I’ve gotten some very interesting mail (as I’m sure Matt has) on our discussion of the Origination Clause last week. This one, from NR reader Andrew Hyman, is worth quoting in full:
I’m an attorney in Massachusetts, and would like to comment briefly about your debate with Matt Franck. I think that Franck is partly correct and partly incorrect. Franck is correct that the Origination Clause clearly refers to raising revenue rather than spending it. But Franck is incorrect that the Origination Clause places no limits upon Senate amendments.
There are at least two textual limits on Senate amendments:
(1) The amendments cannot be so sweeping and non-germane as to amount to an “origination”.
(2) The amendments cannot be so sweeping and non-germane as to exceed the amendments allowed “on other bills” (e.g. bills amended by the Continental Congress under the Articles of Confederation, or non-revenue bills under the Constitution and into which the Senate obviously cannot insert taxes).
Indeed, Madison said that the allowability of a Senate amendment would, “turn on the degree of connection between the matter & object of the bill and the alteration or amendment offered to it.”
Just like Madison, SCOTUS has said this (in the 1911 case of Flint v. Stone Tracy Company): “The amendment was germane to the subject-matter of the bill and not beyond the power of the Senate to propose.”
Some argue that it can pass muster as a House bill because it had a House number. But that ignores how it got the House number. There was an unrelated, uncontroversial House bill called the Service Members Home Ownership Tax Act of 2009 that the House passed unanimously. The Senate then amended what Harry Reid has continued to call “the Senate Health Care bill” into this House bill. The amendment, to borrow from Mr. Hyman, was sweeping and non-germane. It gutted the House provisions regarding tax credits for veterans who buy homes and substituted the Senate-crafted revenue-raising measures – which were quite unabashedly revenue-raising provisions even before the Supreme Court ruled that the portion of the statute it upheld could be sustained only as a tax, not under Congress’s Commerce Clause power.

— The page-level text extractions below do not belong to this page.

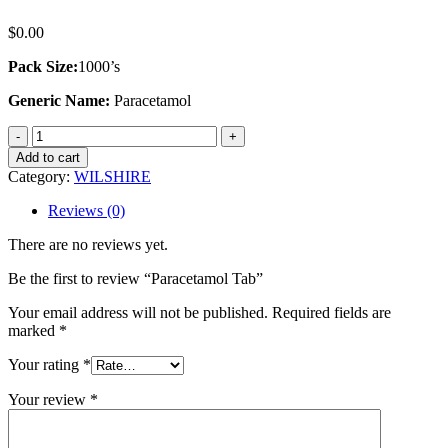
$
0.00
Pack Size:
1000’s
Generic Name:
Paracetamol
Paracetamol
Tab
Add to cart
quantity
Category:
WILSHIRE
Reviews (0)
There are no reviews yet.
Be the first to review “Paracetamol Tab”
Your email address will not be published.
Required fields are
marked
*
Your rating
*
Your review
*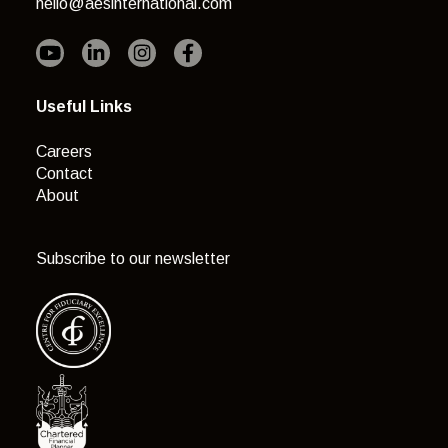
hello@aesinternational.com
Useful Links
Careers
Contact
About
Subscribe to our newsletter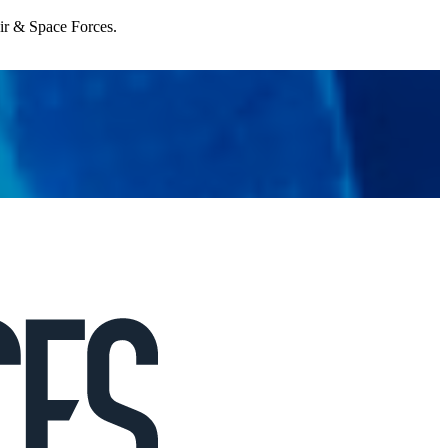
Air & Space Forces.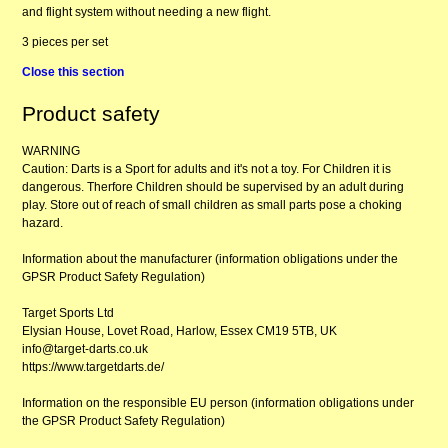
and flight system without needing a new flight.
3 pieces per set
Close this section
Product safety
WARNING
Caution: Darts is a Sport for adults and it's not a toy. For Children it is
dangerous. Therfore Children should be supervised by an adult during
play. Store out of reach of small children as small parts pose a choking
hazard.
Information about the manufacturer (information obligations under the
GPSR Product Safety Regulation)
Target Sports Ltd
Elysian House, Lovet Road, Harlow, Essex CM19 5TB, UK
info@target-darts.co.uk
https://www.targetdarts.de/
Information on the responsible EU person (information obligations under
the GPSR Product Safety Regulation)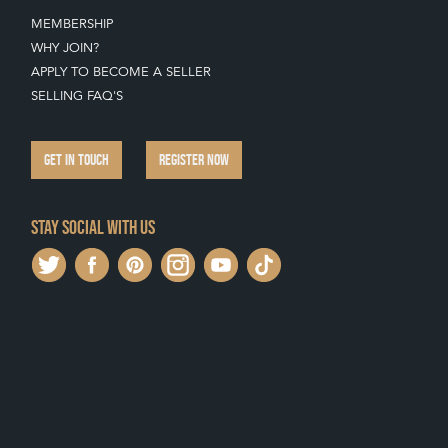
MEMBERSHIP
WHY JOIN?
APPLY TO BECOME A SELLER
SELLING FAQ'S
GET IN TOUCH
REGISTER NOW
Stay social with us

One last point. In the Obamacare decision, the justices really made two rulings, involving not just the individual mandate but also Medicaid expansion (sometimes called the “State mandate”). As noted, the individual mandate was found to be constitutionally infirm on the rationale offered by the administration but upheld nevertheless as a tax. The Medicaid expansion was held unconstitutional – the Court rejecting the feds’ heavy-handed threatening of Medicaid funding in order to force the states to comply with federal dictates.